[Stored items]
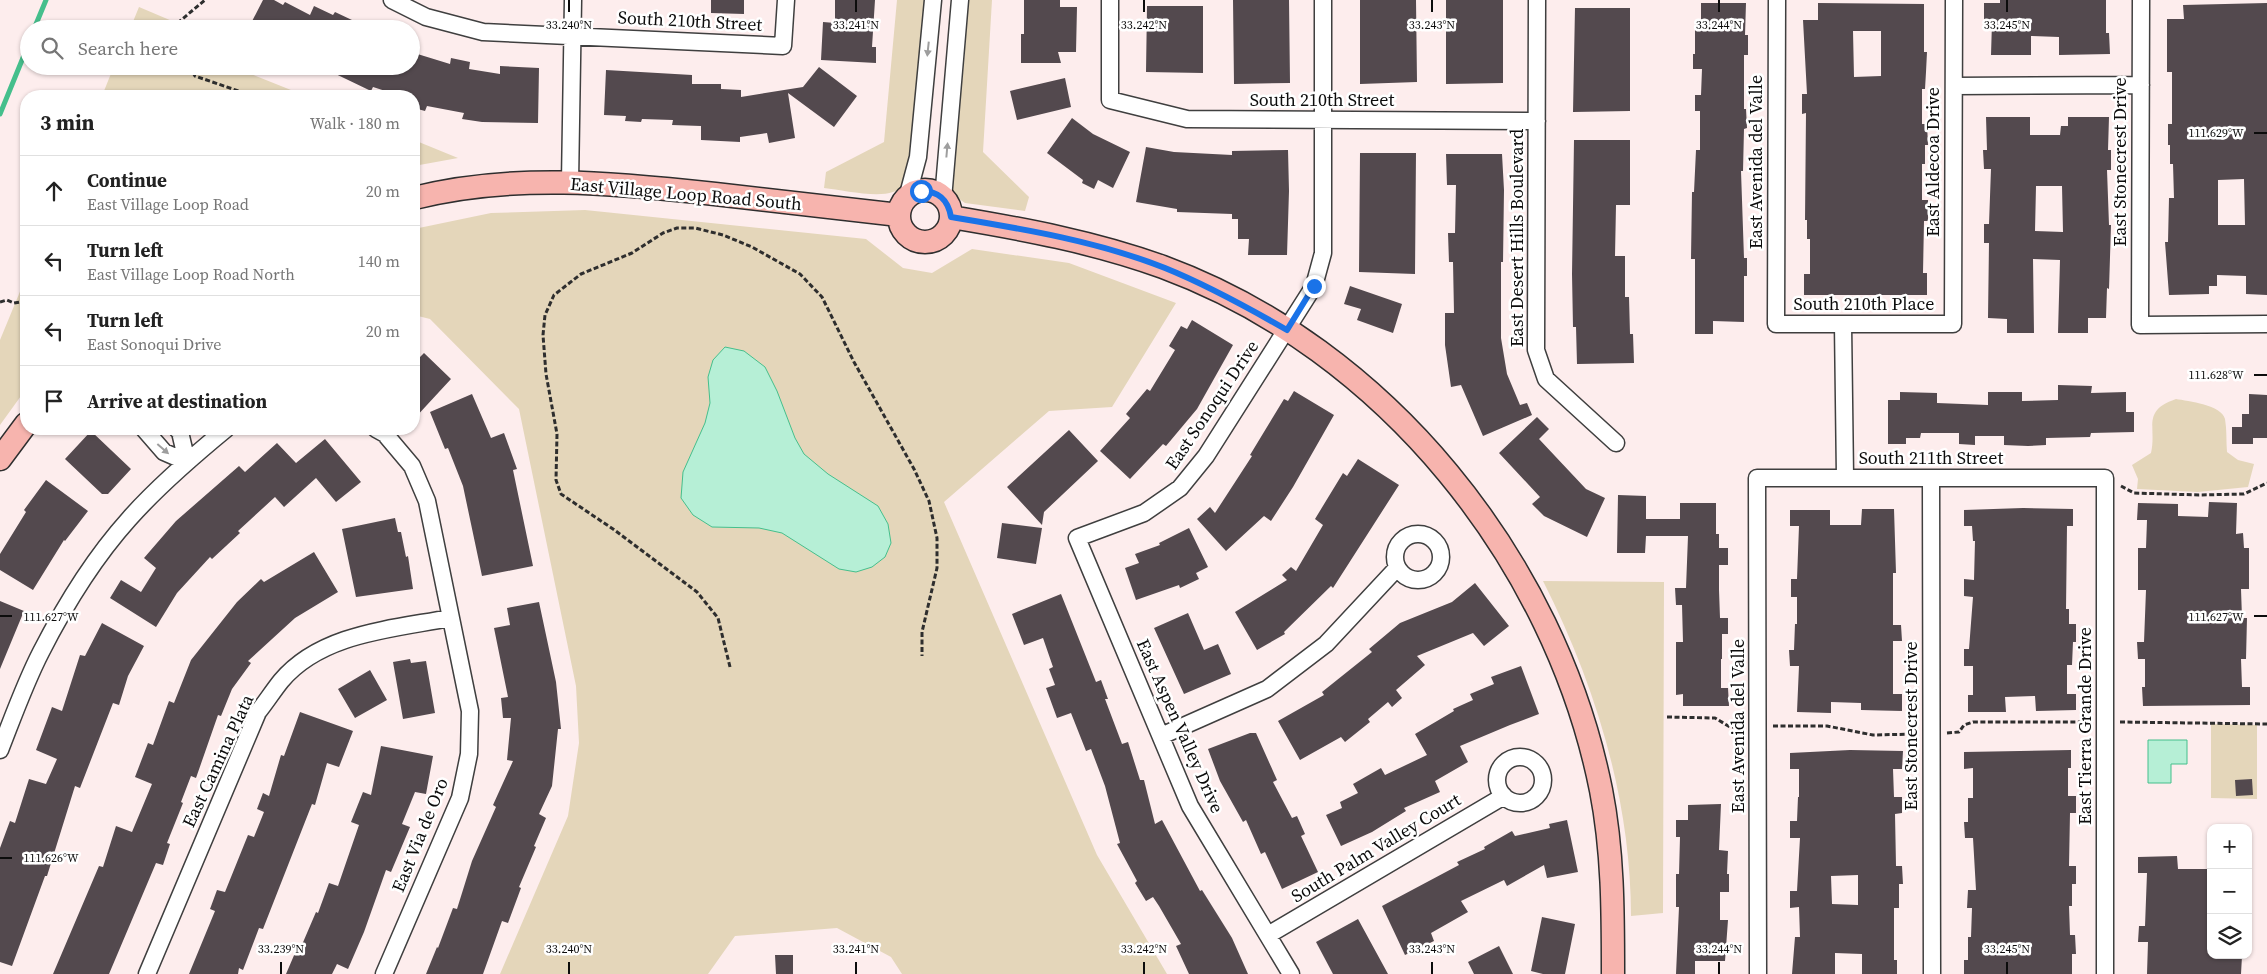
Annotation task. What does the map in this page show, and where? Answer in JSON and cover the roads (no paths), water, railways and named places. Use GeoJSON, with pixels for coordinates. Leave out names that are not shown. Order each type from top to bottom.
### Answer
{"type":"FeatureCollection","features":[{"type":"Feature","properties":{"kind":"street","name":"South 210th Street"},"geometry":{"type":"LineString","coordinates":[[392,0],[426,17],[483,32],[783,46],[786,0]]}},
{"type":"Feature","properties":{"kind":"street"},"geometry":{"type":"LineString","coordinates":[[570,182],[573,0]]}},
{"type":"Feature","properties":{"kind":"street"},"geometry":{"type":"LineString","coordinates":[[933,0],[918,156],[903,207],[903,231],[909,237],[924,242],[939,238],[945,232],[960,0]]}},
{"type":"Feature","properties":{"kind":"street","name":"South 210th Street"},"geometry":{"type":"LineString","coordinates":[[1110,0],[1110,100],[1187,119],[1537,121]]}},
{"type":"Feature","properties":{"kind":"street","name":"East Sonoqui Drive"},"geometry":{"type":"LineString","coordinates":[[1077,538],[1144,513],[1180,488],[1206,456],[1314,286],[1323,252],[1324,0]]}},
{"type":"Feature","properties":{"kind":"street","name":"East Desert Hills Boulevard"},"geometry":{"type":"LineString","coordinates":[[1537,0],[1536,350],[1546,379],[1616,443]]}},
{"type":"Feature","properties":{"kind":"street","name":"East Avenida del Valle"},"geometry":{"type":"LineString","coordinates":[[1776,324],[1777,0]]}},
{"type":"Feature","properties":{"kind":"street","name":"East Aldecoa Drive"},"geometry":{"type":"LineString","coordinates":[[1953,324],[1954,0]]}},
{"type":"Feature","properties":{"kind":"street","name":"East Stonecrest Drive"},"geometry":{"type":"LineString","coordinates":[[2141,0],[2140,324],[2267,324]]}},
{"type":"Feature","properties":{"kind":"street"},"geometry":{"type":"LineString","coordinates":[[1954,86],[2140,85]]}},
{"type":"Feature","properties":{"kind":"street","name":"East Village Loop Road South"},"geometry":{"type":"LineString","coordinates":[[420,196],[438,192],[504,184],[570,182],[903,207]]}},
{"type":"Feature","properties":{"kind":"street"},"geometry":{"type":"LineString","coordinates":[[903,207],[914,193],[929,191],[947,208],[1017,228],[1090,244],[1164,268],[1230,298],[1287,330],[1353,378],[1418,438],[1467,496],[1506,552],[1542,616],[1566,674],[1586,730],[1601,791],[1614,884],[1613,974]]}},
{"type":"Feature","properties":{"kind":"street","name":"South 210th Place"},"geometry":{"type":"LineString","coordinates":[[1776,324],[1953,324]]}},
{"type":"Feature","properties":{"kind":"street"},"geometry":{"type":"LineString","coordinates":[[1843,324],[1845,477]]}},
{"type":"Feature","properties":{"kind":"street"},"geometry":{"type":"LineString","coordinates":[[0,459],[20,432]]}},
{"type":"Feature","properties":{"kind":"street"},"geometry":{"type":"LineString","coordinates":[[149,435],[164,452],[186,462]]}},
{"type":"Feature","properties":{"kind":"street"},"geometry":{"type":"LineString","coordinates":[[181,435],[186,462]]}},
{"type":"Feature","properties":{"kind":"street"},"geometry":{"type":"LineString","coordinates":[[0,750],[40,653],[77,588],[103,550],[129,518],[186,462],[219,435]]}},
{"type":"Feature","properties":{"kind":"street","name":"East Via de Oro"},"geometry":{"type":"LineString","coordinates":[[384,974],[460,798],[469,754],[470,711],[427,501],[412,466],[386,435]]}},
{"type":"Feature","properties":{"kind":"street","name":"East Avenida del Valle"},"geometry":{"type":"LineString","coordinates":[[1757,478],[1758,974]]}},
{"type":"Feature","properties":{"kind":"street","name":"South 211th Street"},"geometry":{"type":"LineString","coordinates":[[1757,478],[2105,478]]}},
{"type":"Feature","properties":{"kind":"street","name":"East Stonecrest Drive"},"geometry":{"type":"LineString","coordinates":[[1931,478],[1932,974]]}},
{"type":"Feature","properties":{"kind":"street","name":"East Tierra Grande Drive"},"geometry":{"type":"LineString","coordinates":[[2105,478],[2105,974]]}},
{"type":"Feature","properties":{"kind":"street","name":"East Aspen Valley Drive"},"geometry":{"type":"LineString","coordinates":[[1077,538],[1190,806],[1292,974]]}},
{"type":"Feature","properties":{"kind":"street"},"geometry":{"type":"LineString","coordinates":[[1161,736],[1267,689],[1326,644],[1397,568]]}},
{"type":"Feature","properties":{"kind":"street","name":"East Camina Plata"},"geometry":{"type":"LineString","coordinates":[[147,974],[258,712],[282,680],[311,655],[347,638],[450,618]]}},
{"type":"Feature","properties":{"kind":"street","name":"South Palm Valley Court"},"geometry":{"type":"LineString","coordinates":[[1268,935],[1504,796]]}},
{"type":"Feature","properties":{"kind":"waterway"},"geometry":{"type":"LineString","coordinates":[[38,20],[46,0]]}},
{"type":"Feature","properties":{"kind":"waterway"},"geometry":{"type":"LineString","coordinates":[[0,114],[20,65]]}}]}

■ **What is expected**
Among the lines above, find each one containing the string "Valley" and copy it.

■ **Solution to this task**
{"type":"Feature","properties":{"kind":"street","name":"East Aspen Valley Drive"},"geometry":{"type":"LineString","coordinates":[[1077,538],[1190,806],[1292,974]]}},
{"type":"Feature","properties":{"kind":"street","name":"South Palm Valley Court"},"geometry":{"type":"LineString","coordinates":[[1268,935],[1504,796]]}},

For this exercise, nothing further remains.